Two of Slavishak’s students, Daniel Malsch ’24 and Chelsea Gemberling ’24, both history majors, have spent their summers poring over archives of police and county court records in parts of Pennsylvania and Virginia to see how cars were used in the illegal transport of alcohol.

“The most surprising part of this research process for me is how you are searching for one thing and sometimes what you find along the way is far more interesting,” Malsch said.

Gemberling said she’s gone down a few rabbit holes in her research, and is taking note of some of the most interesting items she’s found to potentially inform a senior research project.

“I have learned that the research process is super messy, until it’s not!” Gemberling said. “The very beginning of research has so much information, some you need, some you don’t. So, sifting through all the information starts to get messy, until it all falls into place.”

Slavishak is particularly interested in the drivers behind the bootlegging operations. Often jitney drivers, as Slavishak explained, they would begin by “purchasing” a car with a down payment, one they never intended to make good on. They would then use their detailed knowledge of the back roads that branched off newly laid highways to smuggle and hide alcohol. When the drivers were caught, police would often try to capitalize off the value of the car to recoup investigatory expenses, while the banks that never got their money back on the original car loan contested ownership.

“We’re able to get glimpses of this underworld in the court records we’re examining,” Slavishak said. “It’s like a whale that surfaces — you get a glimpse of it and then it disappears again.”

All the research will contribute to Slavishak’s forthcoming book, Turned Turtle, which examines the unintended consequences of cars between 1910 and 1940.

Research Contributes to Course Development

Malsch also began preliminary research into the development of an upcoming new course on public history, which encompasses the use of historical skills and methods outside of the traditional academic realm of history, i.e. museums, historical sites, films, theater, etc.

“My portion of the planning revolved around collecting syllabi and assignments from other universities to see the trends in how a course like this is taught,” Malsch explained. “I’m continuing this work by using ancestry.com to find the names of people who lived around New Berlin and Selinsgrove during the 1830s, as this will be an area of focus in the class.”

A main component of the public history course will be to have students consider their audience when delivering a history lesson. For a primer, Slavishak took Malsch and Gemberling to someone he considers a master of the art form — retired teacher Richard Nornhold ’73, who toured them through several historic sites in the central Susquehanna Valley.

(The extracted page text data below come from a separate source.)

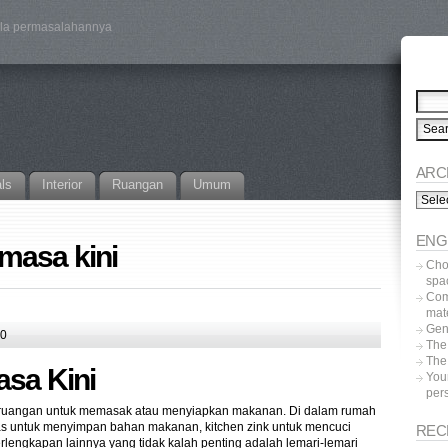
ala permasalahannya
ARC
als
Interior
Ruangan
Umum
Archi
ENG
masa kini
Choo
spa
Com
mat
Gen
10
The
The 
asa Kini
Your
pers
i ruangan untuk memasak atau menyiapkan makanan. Di dalam rumah
as untuk menyimpan bahan makanan, kitchen zink untuk mencuci
REC
ngkapan lainnya yang tidak kalah penting adalah lemari-lemari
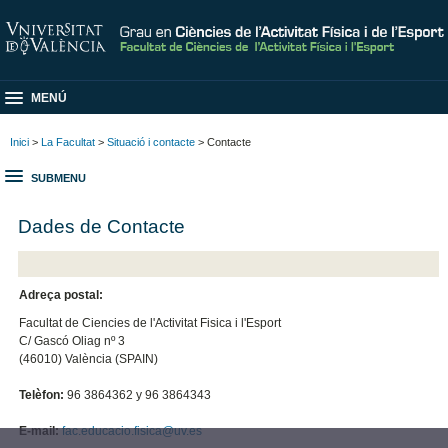
MENÚ
Inici
>
La Facultat
>
Situació i contacte
> Contacte
SUBMENU
Dades de Contacte
Adreça postal:
Facultat de Ciencies de l'Activitat Fisica i l'Esport
C/ Gascó Oliag nº 3
(46010) València (SPAIN)
Telèfon:
96 3864362 y 96 3864343
E-mail:
fac.educacio.fisica@uv.es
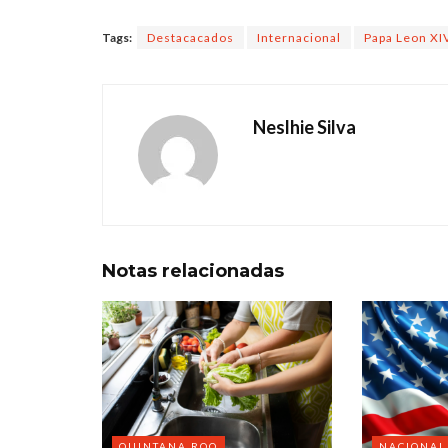
Tags:
Destacacados
Internacional
Papa Leon XI
Neslhie Silva
Notas
relacionadas
QUINTANA ROO
NACIONAL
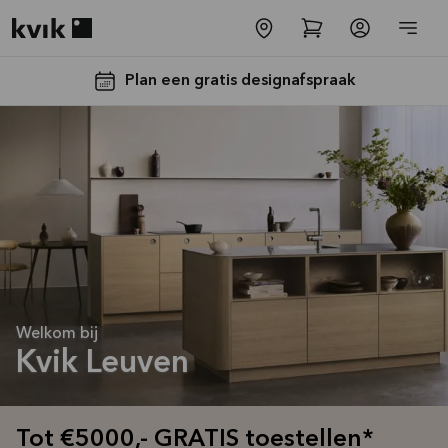
Kvik logo
Plan een gratis designafspraak
Tot €5000,-
GRATIS
Welkom bij
toestellen*
Kvik Leuven
Bekijk
aanbieding
Tot €5000,- GRATIS toestellen*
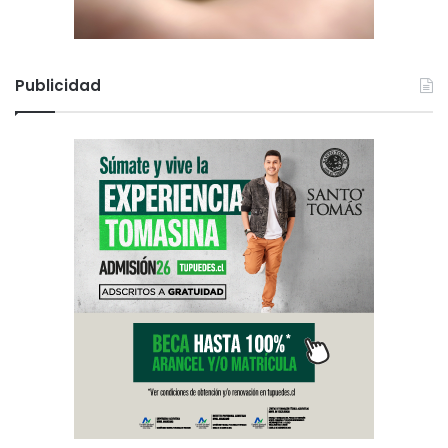
Publicidad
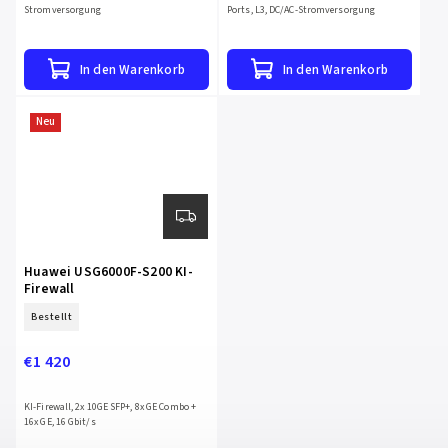
Stromversorgung
Ports, L3, DC/AC-Stromversorgung
In den Warenkorb
In den Warenkorb
Neu
Huawei USG6000F-S200 KI-
Firewall
Bestellt
€1 420
KI-Firewall, 2x 10GE SFP+, 8x GE Combo +
16x GE, 16 Gbit/s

“I’ve always found that the key to engaging any audience is to find a connection with what you are demonstrating or discussing. If they see how it is relates to them, they become much more interested and more likely to remember. Likewise, if you can make your audience understand how a local event was related to a national event, it suddenly becomes much more important,” Nornhold explained. “It could be listening to your grandparents describe life during the Depression or an uncle telling of his experiences during the Vietnam War. Public history is the best was to make those connections and thus to preserve history.”